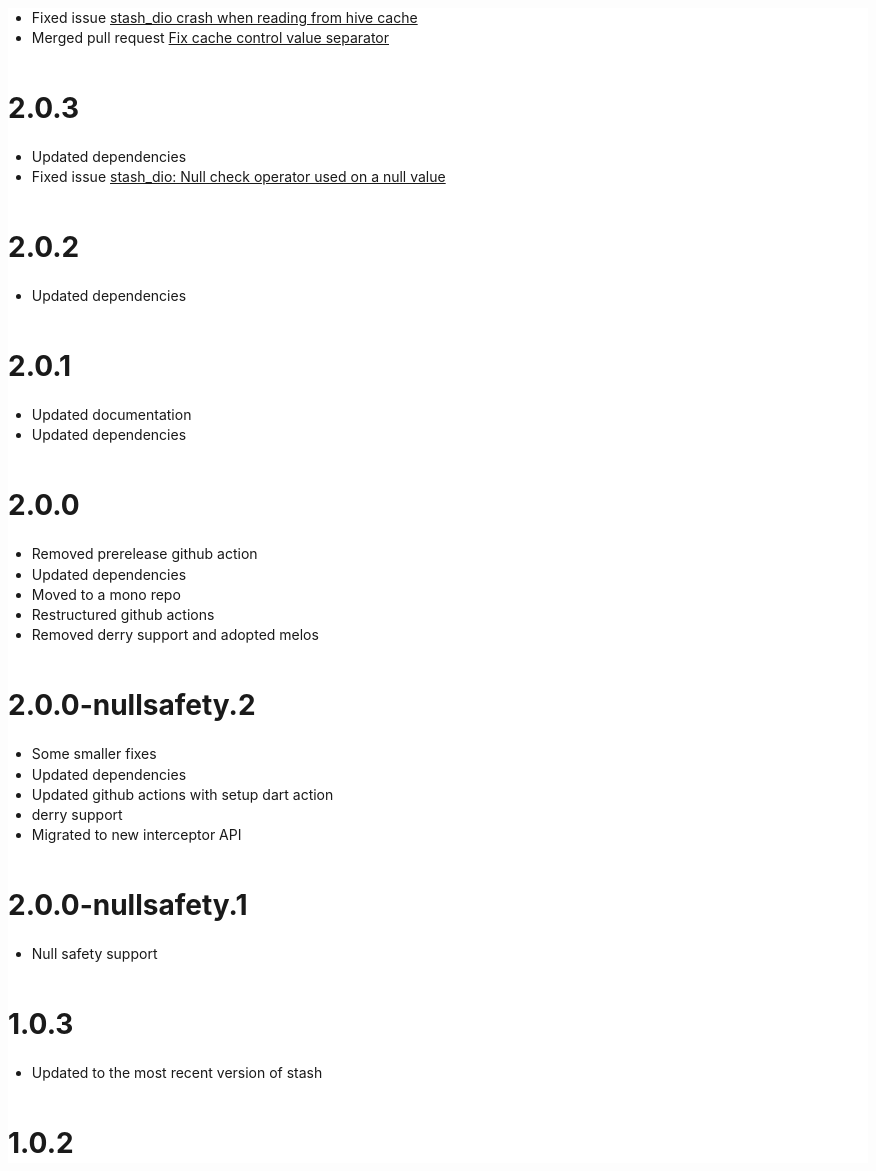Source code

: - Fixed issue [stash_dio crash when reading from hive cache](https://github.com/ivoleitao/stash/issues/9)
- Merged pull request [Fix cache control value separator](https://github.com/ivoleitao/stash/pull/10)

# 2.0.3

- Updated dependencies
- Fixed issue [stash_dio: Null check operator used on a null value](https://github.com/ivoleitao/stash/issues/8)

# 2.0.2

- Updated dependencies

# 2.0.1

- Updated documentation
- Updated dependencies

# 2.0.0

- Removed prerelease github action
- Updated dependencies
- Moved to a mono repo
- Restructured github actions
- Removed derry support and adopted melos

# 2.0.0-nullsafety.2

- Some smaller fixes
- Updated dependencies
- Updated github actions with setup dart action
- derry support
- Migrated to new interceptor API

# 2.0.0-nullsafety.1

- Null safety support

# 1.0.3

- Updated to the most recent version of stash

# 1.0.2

##########

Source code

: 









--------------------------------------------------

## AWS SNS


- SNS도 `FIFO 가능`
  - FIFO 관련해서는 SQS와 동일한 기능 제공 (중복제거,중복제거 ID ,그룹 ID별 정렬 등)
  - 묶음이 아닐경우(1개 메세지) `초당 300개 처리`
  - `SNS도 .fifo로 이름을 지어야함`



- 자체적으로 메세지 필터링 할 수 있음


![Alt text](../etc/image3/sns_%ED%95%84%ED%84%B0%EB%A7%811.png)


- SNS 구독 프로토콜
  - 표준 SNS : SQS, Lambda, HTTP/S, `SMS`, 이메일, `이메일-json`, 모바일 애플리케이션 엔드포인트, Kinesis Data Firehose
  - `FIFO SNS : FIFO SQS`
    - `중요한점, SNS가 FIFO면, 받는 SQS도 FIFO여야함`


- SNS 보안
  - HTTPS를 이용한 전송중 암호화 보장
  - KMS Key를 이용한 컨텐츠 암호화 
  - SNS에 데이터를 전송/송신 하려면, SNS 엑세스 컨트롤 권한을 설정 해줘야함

##########

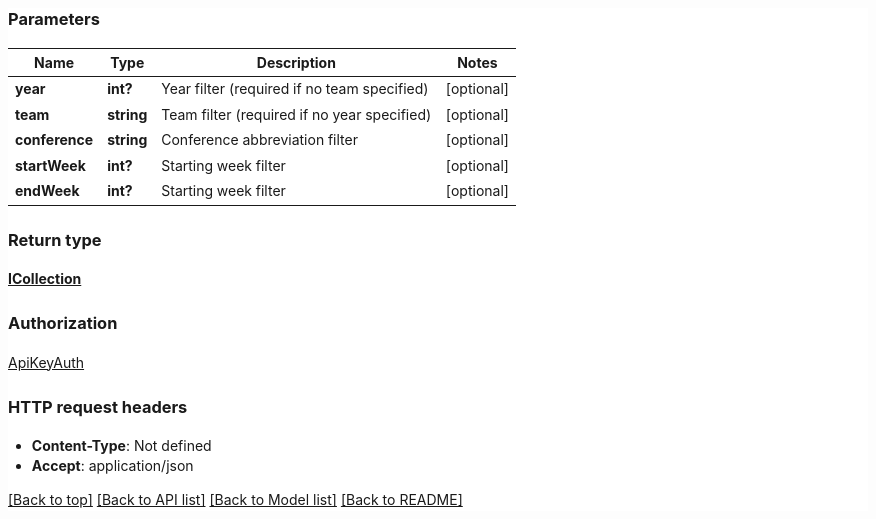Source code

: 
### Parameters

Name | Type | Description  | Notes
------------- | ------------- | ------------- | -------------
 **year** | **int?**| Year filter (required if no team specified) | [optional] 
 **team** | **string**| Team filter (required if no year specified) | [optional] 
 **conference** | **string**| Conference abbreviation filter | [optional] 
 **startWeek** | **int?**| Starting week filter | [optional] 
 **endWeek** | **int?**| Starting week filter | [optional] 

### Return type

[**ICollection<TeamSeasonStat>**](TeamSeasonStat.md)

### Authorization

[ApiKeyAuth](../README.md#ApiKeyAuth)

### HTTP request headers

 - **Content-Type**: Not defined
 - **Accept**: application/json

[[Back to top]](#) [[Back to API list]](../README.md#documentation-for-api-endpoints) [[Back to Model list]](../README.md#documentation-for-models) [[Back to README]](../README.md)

##########

From the records above, give again exactly the lines running from the line with "[**ICollection<TeamSeasonStat>**](TeamSeasonStat.md)" to the line with "[[Back to top]](#)", inclusive.

[**ICollection<TeamSeasonStat>**](TeamSeasonStat.md)

### Authorization

[ApiKeyAuth](../README.md#ApiKeyAuth)

### HTTP request headers

 - **Content-Type**: Not defined
 - **Accept**: application/json

[[Back to top]](#) [[Back to API list]](../README.md#documentation-for-api-endpoints) [[Back to Model list]](../README.md#documentation-for-models) [[Back to README]](../README.md)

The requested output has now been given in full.